Hinweis auf die Vorlage an den EuGH gemäß Beschluss des BFH vom 24.9.1998 (V R 61/96)”.

Das beklagte Finanzamt (FA) behandelte den Verkauf des PKW bei der Umsatzsteuerveranlagung für das Streitjahr mit Umsatzsteuerbescheid vom 26. Mai 2000 als steuerpflichtig. Der Bescheid stand unter dem Vorbehalt der Nachprüfung. Die Steuer errechnete das FA aus dem Kaufpreis (23.500 DM) und erhöhte die Bemessungsgrundlage für die steuerpflichtigen Umsätze von 1.058.689 auf 1.082.189 DM. In dem Erläuterungstext des Steuerbescheides führte es hierzu aus, die Veräußerung des PKW sei steuerbar und steuerpflichtig, da es sich um eine Lieferung aus dem Unternehmensvermögen handele. Die Anwendung des § 25 a UStG sei auf Wiederverkäufer beschränkt. Als Wiederverkäufer nach § 25 a Abs. 1 Nr. 1 UStG gelte, wer gewerbsmäßig mit beweglichen körperlichen Gegenständen handele oder solche Gegenstände im eigenen Namen öffentlich versteigere. Dies treffe auf die Klägerin, eine Steuerberatungsgesellschaft, nicht zu. Die steuerpflichtigen Umsätze würden daher um 20.258,62 DM erhöht.

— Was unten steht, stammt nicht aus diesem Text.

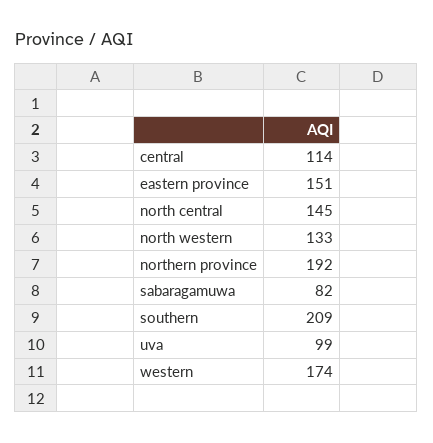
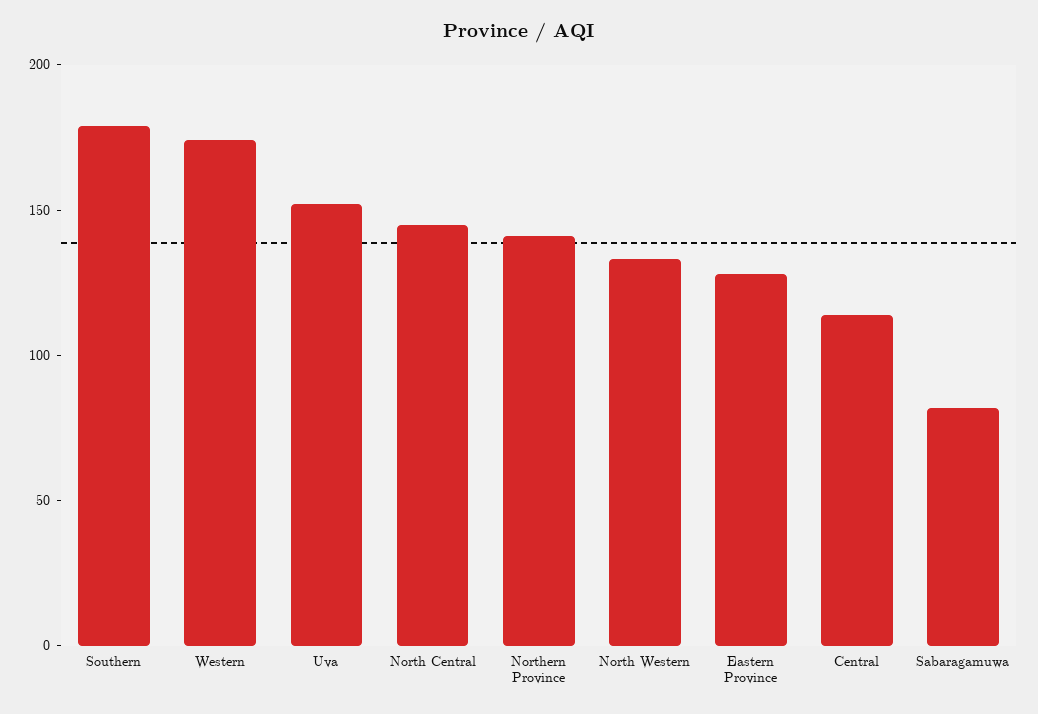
  {
    "central": 114,
-   "eastern province": 151,
+   "eastern province": 130,
    "north central": 145,
    "north western": 133,
-   "northern province": 192,
+   "northern province": 140,
    "sabaragamuwa": 82,
-   "southern": 209,
+   "southern": 180,
-   "uva": 99,
+   "uva": 150,
    "western": 174
  }

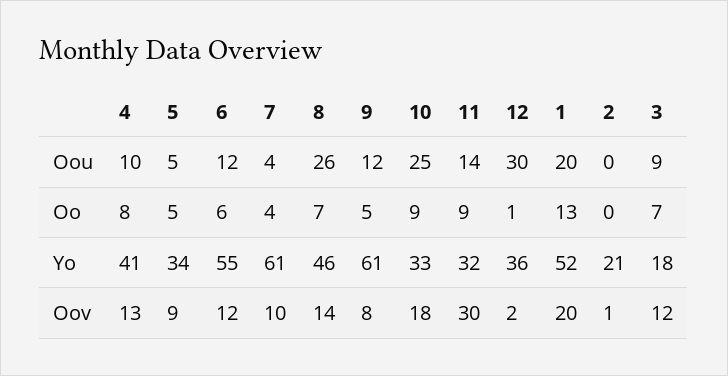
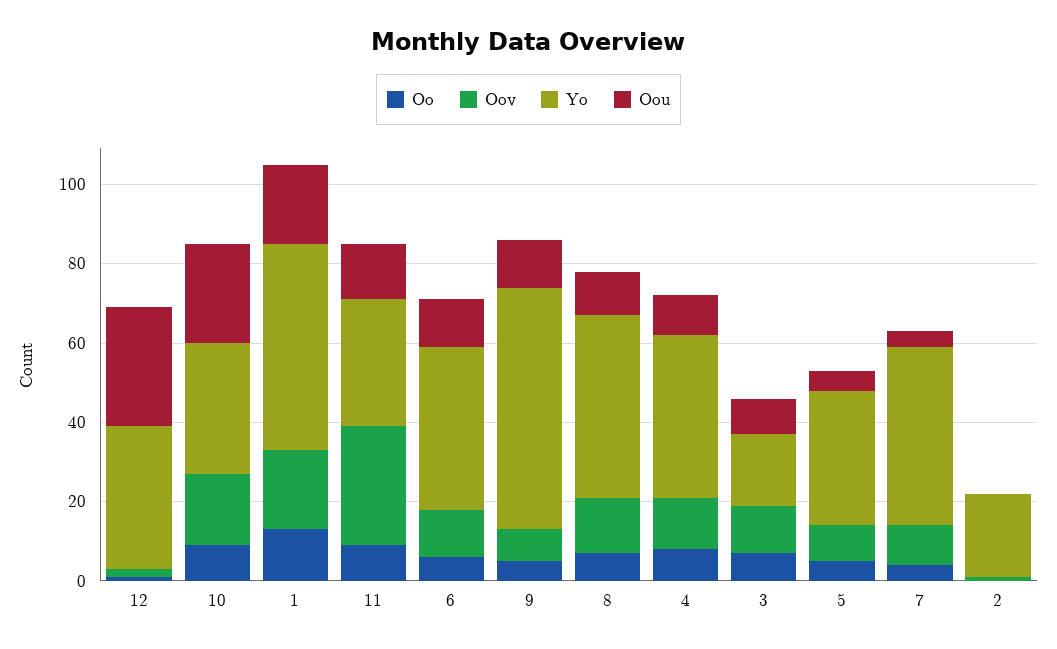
  {
    "Oou": {
      "4": 10,
      "5": 5,
      "6": 12,
      "7": 4,
-     "8": 26,
+     "8": 10,
      "9": 12,
      "10": 25,
      "11": 14,
      "12": 30,
      "1": 20,
      "2": 0,
      "3": 9
    },
    "Oo": {
      "4": 8,
      "5": 5,
      "6": 6,
      "7": 4,
      "8": 7,
      "9": 5,
      "10": 9,
      "11": 9,
      "12": 1,
      "1": 13,
      "2": 0,
      "3": 7
    },
    "Yo": {
      "4": 41,
      "5": 34,
-     "6": 55,
+     "6": 40,
-     "7": 61,
+     "7": 45,
      "8": 46,
      "9": 61,
      "10": 33,
      "11": 32,
      "12": 36,
      "1": 52,
      "2": 21,
      "3": 18
    },
    "Oov": {
      "4": 13,
      "5": 9,
      "6": 12,
      "7": 10,
      "8": 14,
      "9": 8,
      "10": 18,
      "11": 30,
      "12": 2,
      "1": 20,
      "2": 1,
      "3": 12
    }
  }

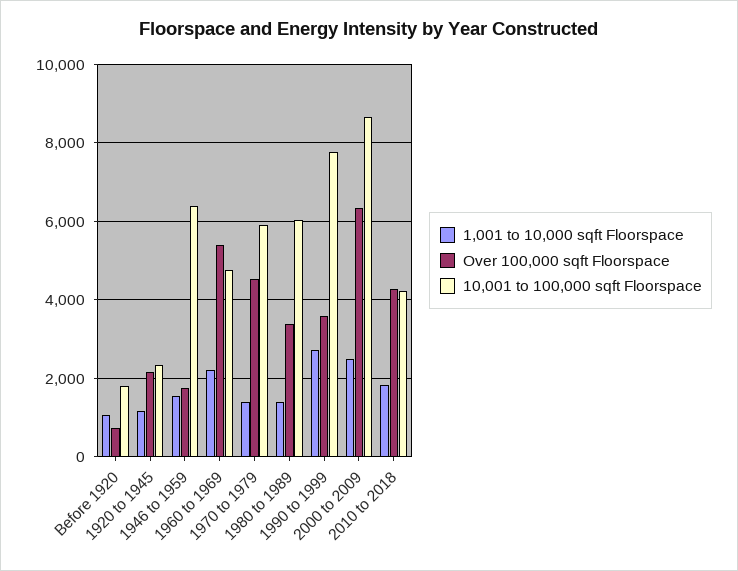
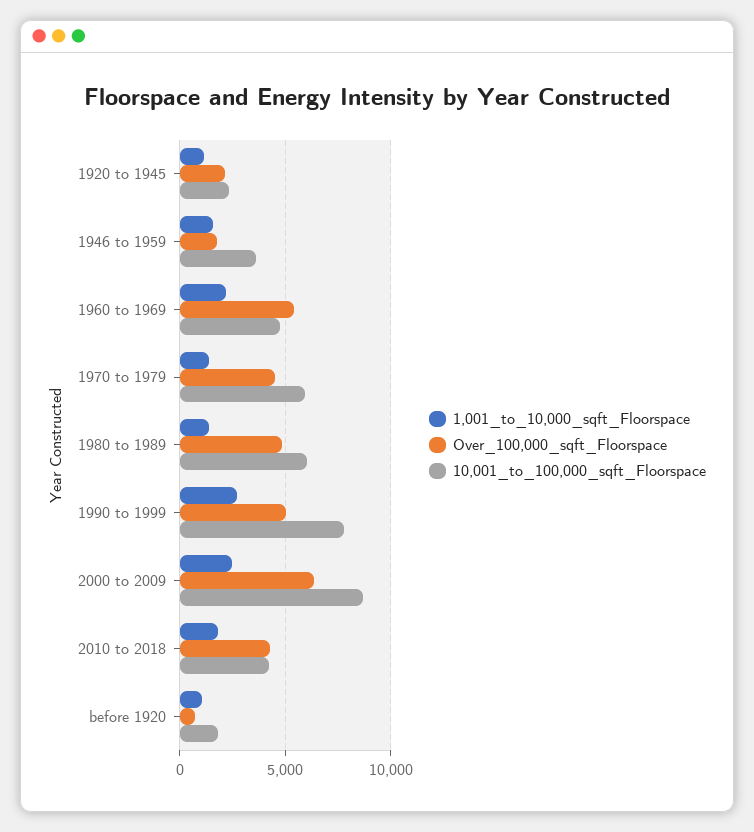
  {
    "1,001 to 10,000 sqft Floorspace": {
      "Before 1920": 1000,
      "1920 to 1945": 1200,
      "1946 to 1959": 1600,
      "1960 to 1969": 2200,
      "1970 to 1979": 1400,
      "1980 to 1989": 1400,
      "1990 to 1999": 2800,
      "2000 to 2009": 2600,
      "2010 to 2018": 1800
    },
    "Over 100,000 sqft Floorspace": {
      "Before 1920": 800,
      "1920 to 1945": 2200,
      "1946 to 1959": 1800,
      "1960 to 1969": 5400,
      "1970 to 1979": 4600,
-     "1980 to 1989": 3400,
+     "1980 to 1989": 5000,
-     "1990 to 1999": 3600,
+     "1990 to 1999": 5000,
      "2000 to 2009": 6400,
      "2010 to 2018": 4200
    },
    "10,001 to 100,000 sqft Floorspace": {
      "Before 1920": 1800,
      "1920 to 1945": 2400,
-     "1946 to 1959": 6400,
+     "1946 to 1959": 3500,
      "1960 to 1969": 4800,
      "1970 to 1979": 6000,
      "1980 to 1989": 6000,
      "1990 to 1999": 7800,
      "2000 to 2009": 8600,
      "2010 to 2018": 4200
    }
  }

Mit Änderungsbescheid vom 10. Juni 2002 setzte das FA die Bemessungsgrundlage für die Lieferungen und sonstigen Leistungen zu 16 % von 1.082.189 DM auf 1.078.947 DM herab. Die Änderung war erforderlich, da das FA in dem geänderten Bescheid vom 26. Mai 2000 die Bemessungsgrundlage für den Umsatz aus der Veräußerung des PKW nicht um den Nettobetrag in Höhe von 20.258,62 DM sondern um den Bruttobetrag in Höhe von 23.500 DM erhöht hatte. Der Vorbehalt der Nachprüfung blieb bestehen.

Durch Entscheidung vom 14. Juni 2002 wies das FA den von der Klägerin gegen den Umsatzsteuerbescheid 1998 vom 26. Mai 2000 eingelegten Einspruch als unbegründet zurück. Hiergegen richtet sich die am 15. Juli 2002 fristgemäß erhobene Klage.